OK! Now we can answer to your questions:
Question 1: 係咪要咁岩饅頭同僧數一樣,大小僧分饅頭既比例又要係 x : 1/x 先有得咁計?
No!
Consider the following revised question:
The monk house has grown! There are 160 monks and 200 饅頭. And now every 3 small monk will consume 2 饅頭 (instead of 1), while 1 big monk consume 3 饅頭 as before.
Here, number of monk is not equal to number of 饅頭. And 大小僧分饅頭既比例 is not x : 1/x
We can subgroup the small monk and big monk as followings...

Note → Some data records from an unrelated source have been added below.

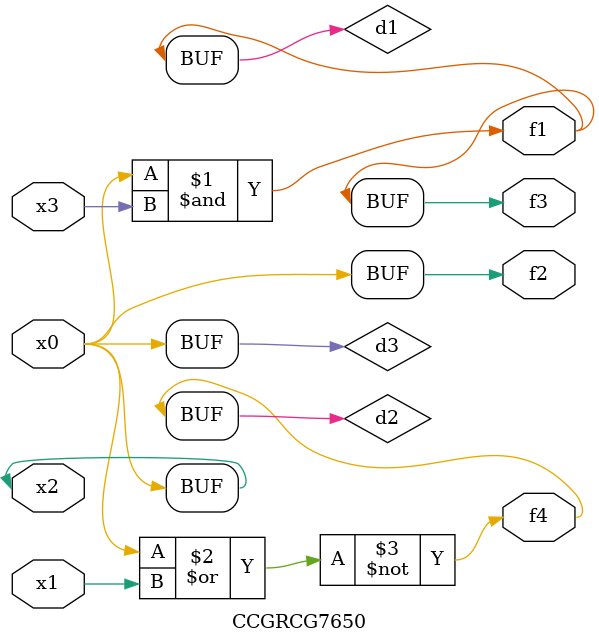
<source format=v>
module CCGRCG7650(
	input x0, x1, x2, x3,
	output f1, f2, f3, f4
);

	wire d1, d2, d3;

	and (d1, x2, x3);
	nor (d2, x0, x1);
	buf (d3, x0, x2);
	assign f1 = d1;
	assign f2 = d3;
	assign f3 = d1;
	assign f4 = d2;
endmodule

</source>
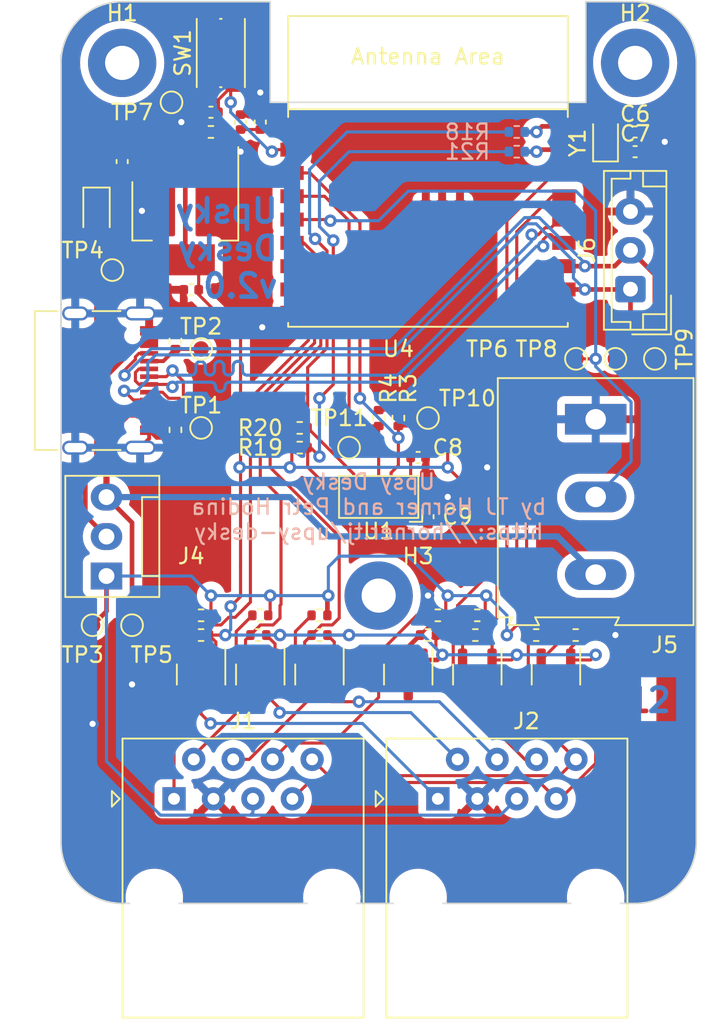
<source format=kicad_pcb>
(kicad_pcb (version 20221018) (generator pcbnew)

  (general
    (thickness 1.6)
  )

  (paper "A4")
  (layers
    (0 "F.Cu" signal)
    (31 "B.Cu" signal)
    (32 "B.Adhes" user "B.Adhesive")
    (33 "F.Adhes" user "F.Adhesive")
    (34 "B.Paste" user)
    (35 "F.Paste" user)
    (36 "B.SilkS" user "B.Silkscreen")
    (37 "F.SilkS" user "F.Silkscreen")
    (38 "B.Mask" user)
    (39 "F.Mask" user)
    (40 "Dwgs.User" user "User.Drawings")
    (41 "Cmts.User" user "User.Comments")
    (42 "Eco1.User" user "User.Eco1")
    (43 "Eco2.User" user "User.Eco2")
    (44 "Edge.Cuts" user)
    (45 "Margin" user)
    (46 "B.CrtYd" user "B.Courtyard")
    (47 "F.CrtYd" user "F.Courtyard")
    (48 "B.Fab" user)
    (49 "F.Fab" user)
    (50 "User.1" user)
    (51 "User.2" user)
    (52 "User.3" user)
    (53 "User.4" user)
    (54 "User.5" user)
    (55 "User.6" user)
    (56 "User.7" user)
    (57 "User.8" user)
    (58 "User.9" user)
  )

  (setup
    (stackup
      (layer "F.SilkS" (type "Top Silk Screen"))
      (layer "F.Paste" (type "Top Solder Paste"))
      (layer "F.Mask" (type "Top Solder Mask") (thickness 0.01))
      (layer "F.Cu" (type "copper") (thickness 0.035))
      (layer "dielectric 1" (type "core") (thickness 1.51) (material "FR4") (epsilon_r 4.5) (loss_tangent 0.02))
      (layer "B.Cu" (type "copper") (thickness 0.035))
      (layer "B.Mask" (type "Bottom Solder Mask") (thickness 0.01))
      (layer "B.Paste" (type "Bottom Solder Paste"))
      (layer "B.SilkS" (type "Bottom Silk Screen"))
      (copper_finish "None")
      (dielectric_constraints no)
    )
    (pad_to_mask_clearance 0)
    (pcbplotparams
      (layerselection 0x00010fc_ffffffff)
      (plot_on_all_layers_selection 0x0000000_00000000)
      (disableapertmacros false)
      (usegerberextensions true)
      (usegerberattributes true)
      (usegerberadvancedattributes true)
      (creategerberjobfile true)
      (dashed_line_dash_ratio 12.000000)
      (dashed_line_gap_ratio 3.000000)
      (svgprecision 6)
      (plotframeref false)
      (viasonmask false)
      (mode 1)
      (useauxorigin false)
      (hpglpennumber 1)
      (hpglpenspeed 20)
      (hpglpendiameter 15.000000)
      (dxfpolygonmode true)
      (dxfimperialunits true)
      (dxfusepcbnewfont true)
      (psnegative false)
      (psa4output false)
      (plotreference true)
      (plotvalue true)
      (plotinvisibletext false)
      (sketchpadsonfab false)
      (subtractmaskfromsilk false)
      (outputformat 1)
      (mirror false)
      (drillshape 0)
      (scaleselection 1)
      (outputdirectory "gerbers")
    )
  )

  (net 0 "")
  (net 1 "GND")
  (net 2 "VBUS")
  (net 3 "/DESK_2")
  (net 4 "/DESK_7")
  (net 5 "/DESK_8")
  (net 6 "+3V3")
  (net 7 "/GPIO1")
  (net 8 "VDD")
  (net 9 "/DESK_6")
  (net 10 "/DESK_4")
  (net 11 "/DESK_1")
  (net 12 "/EN")
  (net 13 "/USB_CC1")
  (net 14 "/USB_DP")
  (net 15 "/USB_DN")
  (net 16 "/USB_CC2")
  (net 17 "/LED_RGB")
  (net 18 "/DBG_RX")
  (net 19 "/GPIO0")
  (net 20 "/DBG_TX")
  (net 21 "/GPIO7")
  (net 22 "/GPIO2")
  (net 23 "/GPIO3")
  (net 24 "/GPIO8")
  (net 25 "/GPIO9")
  (net 26 "/GPIO10")
  (net 27 "/SCL")
  (net 28 "/SDA")
  (net 29 "/INT")
  (net 30 "Net-(U1-XSHUT)")
  (net 31 "unconnected-(U1-DNC-Pad8)")
  (net 32 "Net-(D1-K)")
  (net 33 "Net-(D1-A)")

  (footprint "Resistor_SMD:R_0402_1005Metric" (layer "F.Cu") (at 149.86 111.76))

  (footprint "Resistor_SMD:R_0402_1005Metric" (layer "F.Cu") (at 139.065 110.49))

  (footprint "Resistor_SMD:R_0402_1005Metric" (layer "F.Cu") (at 142.875 110.49))

  (footprint "Connector_RJ:RJ45_Amphenol_54602-x08_Horizontal" (layer "F.Cu") (at 133.5125 122.301))

  (footprint "Connector_JST:JST_EH_B3B-EH-A_1x03_P2.50mm_Vertical" (layer "F.Cu") (at 162.895 89.495 90))

  (footprint "Package_TO_SOT_SMD:SOT-23" (layer "F.Cu") (at 135.255 114.3 -90))

  (footprint "Connector:FanPinHeader_1x03_P2.54mm_Vertical" (layer "F.Cu") (at 129.165 107.96 90))

  (footprint "Capacitor_SMD:C_0402_1005Metric" (layer "F.Cu") (at 134.62 89.535 180))

  (footprint "TerminalBlock:TerminalBlock_Altech_AK300-3_P5.00mm" (layer "F.Cu") (at 160.655 97.87 -90))

  (footprint "TestPoint:TestPoint_Pad_D1.0mm" (layer "F.Cu") (at 135.255 93.345))

  (footprint "Connector_USB:USB_C_Receptacle_Palconn_UTC16-G" (layer "F.Cu") (at 129.399 95.377 -90))

  (footprint "Package_TO_SOT_SMD:SOT-23" (layer "F.Cu") (at 153.035 114.3 -90))

  (footprint "Package_TO_SOT_SMD:SOT-23" (layer "F.Cu") (at 158.0975 114.3 -90))

  (footprint "TestPoint:TestPoint_Pad_D1.0mm" (layer "F.Cu") (at 135.255 98.425))

  (footprint "Resistor_SMD:R_0402_1005Metric" (layer "F.Cu") (at 153.035 110.49))

  (footprint "Sensor_Distance:ST_VL53L1x" (layer "F.Cu") (at 146.685 102.87 180))

  (footprint "Capacitor_SMD:C_0402_1005Metric" (layer "F.Cu") (at 135.89 78.105 180))

  (footprint "Resistor_SMD:R_0402_1005Metric" (layer "F.Cu") (at 152.91 111.76))

  (footprint "Resistor_SMD:R_0402_1005Metric" (layer "F.Cu") (at 138.94 111.76))

  (footprint "TestPoint:TestPoint_Pad_D1.0mm" (layer "F.Cu") (at 129.54 88.265))

  (footprint "Diode_SMD:D_SOD-323" (layer "F.Cu") (at 128.524 84.455 -90))

  (footprint "Capacitor_SMD:C_0402_1005Metric" (layer "F.Cu") (at 149.225 100.33))

  (footprint "TestPoint:TestPoint_Pad_D1.0mm" (layer "F.Cu") (at 130.81 111.125))

  (footprint "Package_TO_SOT_SMD:SOT-23" (layer "F.Cu") (at 148.59 114.3 -90))

  (footprint "Resistor_SMD:R_0402_1005Metric" (layer "F.Cu") (at 133.604 98.552 90))

  (footprint "Resistor_SMD:R_0402_1005Metric" (layer "F.Cu") (at 147.955 97.79 -90))

  (footprint "Resistor_SMD:R_0402_1005Metric" (layer "F.Cu") (at 150.495 110.49))

  (footprint "Connector_RJ:RJ45_Amphenol_54602-x08_Horizontal" (layer "F.Cu") (at 150.495 122.301))

  (footprint "Capacitor_SMD:C_0402_1005Metric" (layer "F.Cu") (at 163.195 79.375))

  (footprint "MountingHole:MountingHole_2.2mm_M2_Pad" (layer "F.Cu") (at 163.195 74.93))

  (footprint "Resistor_SMD:R_0402_1005Metric" (layer "F.Cu") (at 146.685 97.79 -90))

  (footprint "Capacitor_SMD:C_0402_1005Metric" (layer "F.Cu") (at 139.065 78.74 90))

  (footprint "MountingHole:MountingHole_2.2mm_M2_Pad" (layer "F.Cu") (at 146.685 109.22))

  (footprint "Capacitor_SMD:C_0402_1005Metric" (layer "F.Cu") (at 149.86 104.14 90))

  (footprint "TestPoint:TestPoint_Pad_D1.0mm" (layer "F.Cu") (at 144.78 99.695 180))

  (footprint "Resistor_SMD:R_0402_1005Metric" (layer "F.Cu") (at 159.3675 111.76))

  (footprint "TestPoint:TestPoint_Pad_D1.0mm" (layer "F.Cu") (at 128.27 111.125))

  (footprint "TestPoint:TestPoint_Pad_D1.0mm" (layer "F.Cu") (at 161.925 93.98))

  (footprint "Resistor_SMD:R_0402_1005Metric" (layer "F.Cu") (at 135.255 110.49))

  (footprint "Resistor_SMD:R_0402_1005Metric" (layer "F.Cu") (at 141.605 99.695))

  (footprint "Capacitor_SMD:C_0402_1005Metric" (layer "F.Cu") (at 163.195 80.645))

  (footprint "MountingHole:MountingHole_2.2mm_M2_Pad" (layer "F.Cu") (at 130.175 74.93))

  (footprint "Resistor_SMD:R_0402_1005Metric" (layer "F.Cu") (at 135.255 111.76))

  (footprint "TestPoint:TestPoint_Pad_D1.0mm" (layer "F.Cu") (at 159.385 93.98))

  (footprint "Capacitor_SMD:C_0402_1005Metric" (layer "F.Cu") (at 137.795 78.74 90))

  (footprint "Package_TO_SOT_SMD:SOT-23" (layer "F.Cu") (at 139.065 114.3 -90))

  (footprint "Resistor_SMD:R_0402_1005Metric" (layer "F.Cu") (at 133.604 92.837 -90))

  (footprint "Resistor_SMD:R_0402_1005Metric" (layer "F.Cu") (at 135.89 79.375))

  (footprint "Capacitor_SMD:C_0402_1005Metric" (layer "F.Cu") (at 130.175 81.28 90))

  (footprint "PCM_Espressif:ESP32-C3-WROOM-02" (layer "F.Cu") (at 149.86 84.915))

  (footprint "Package_TO_SOT_SMD:SOT-223-3_TabPin2" (layer "F.Cu")
    (tstamp e31ceb4c-8344-433c-8f5c-d3b0764fb974)
    (at 134.239 84.455 -90)
    (descr "module CMS SOT223 4 pins")
    (tags "CMS SOT")
    (property "Checked" "Y")
    (property "LCSC" "C6186")
    (property "MPN" "AMS1117-3.3")
    (property "Package" "SOT-223")
    (property "Sheetfile" "upsy-desky.kicad_sch")
    (property "Sheetname" "")
    (property "ki_description" "1A Low drop-out regulator, Fixed Output 3.3V, SOT-223")
    (property "ki_keywords" "REGULATOR LDO 3.3V")
    (path "/1a610dd2-93ba-49e3-a5a0-2cbf4984841b")
    (attr smd)
    (fp_text reference "U2" (at 0 -4.5 90) (layer
... [377111 chars truncated]
</source>
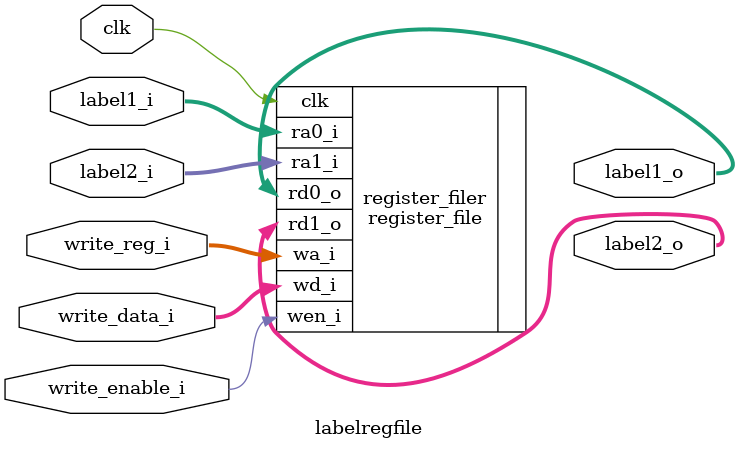
<source format=sv>
/* 
*	Authors: Nicholas Otto and Marc Slaughter
*	nicholasotto / msslaughter@sandiego.edu
*/

// NUM_REG : number of registers in the register file
// L_WIDTH : number of bits needed to specify label register
// D_WIDTH : instruction addr width
module labelregfile#(parameter NUM_REG=16, SEL_WIDTH=6, D_WIDTH=12)
(
	input clk,
	input write_enable_i,
	input [SEL_WIDTH-1 : 0] write_reg_i,// addr of reg to write
	input [D_WIDTH-1 : 0] write_data_i, // data to write to reg
	input [SEL_WIDTH-1 : 0] label1_i,
	input [SEL_WIDTH-1 : 0] label2_i,
	
	output [D_WIDTH-1 : 0] label1_o,
	output [D_WIDTH-1 : 0] label2_o
		
	//output [D_WIDTH-1 : 0] ls_o,
	//output [D_WIDTH-1 : 0] lt_o
);

register_file#(D_WIDTH, 127, SEL_WIDTH) register_filer(
	.clk(clk)
	,.wen_i(write_enable_i)
	,.wa_i(write_reg_i)
	,.ra0_i(label1_i)
	,.ra1_i(label2_i)
	,.wd_i(write_data_i)
	,.rd0_o(label1_o)
	,.rd1_o(label2_o)
);

endmodule

</source>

2 Big monk + 6 small monk = 8 monk will consume 10 饅頭. This is one group
Then for 20 groups, there will be 160 monk and 200 饅頭
So there are 20x2 = 40 big monk and 20x6 = 120 small monk
Key is that two conditions are met:
Condition 1: (Number of monk in a small group) : (Number of 饅頭 in a small group) = (Total number of monk) : (Total number of 饅頭) = 4:5
Condition 2: Number of monk in a group (8) is divisible by total number of monk (160)
Although whenever there is a solution, this type of question can be solved in this way, in practise, it is very hard to find the small group needed to solve the question. Using 代數 is much easier... I would said the 100 monk-100 饅頭 quesion is a "very specific example" so that it can be solve in this way. So you may treat it as a “special case”
會唔會有counter example?
I am not sure what do you mean by "counter example". As i said whenever there is a solution, this type of question can be solved in this way. So question with no solution can't be solved in this way!!!
For example, changing the original question to 99 monks and 99 饅頭... no matter how you group, there are no solution!! (Obviously enough, since this question has no solution ><)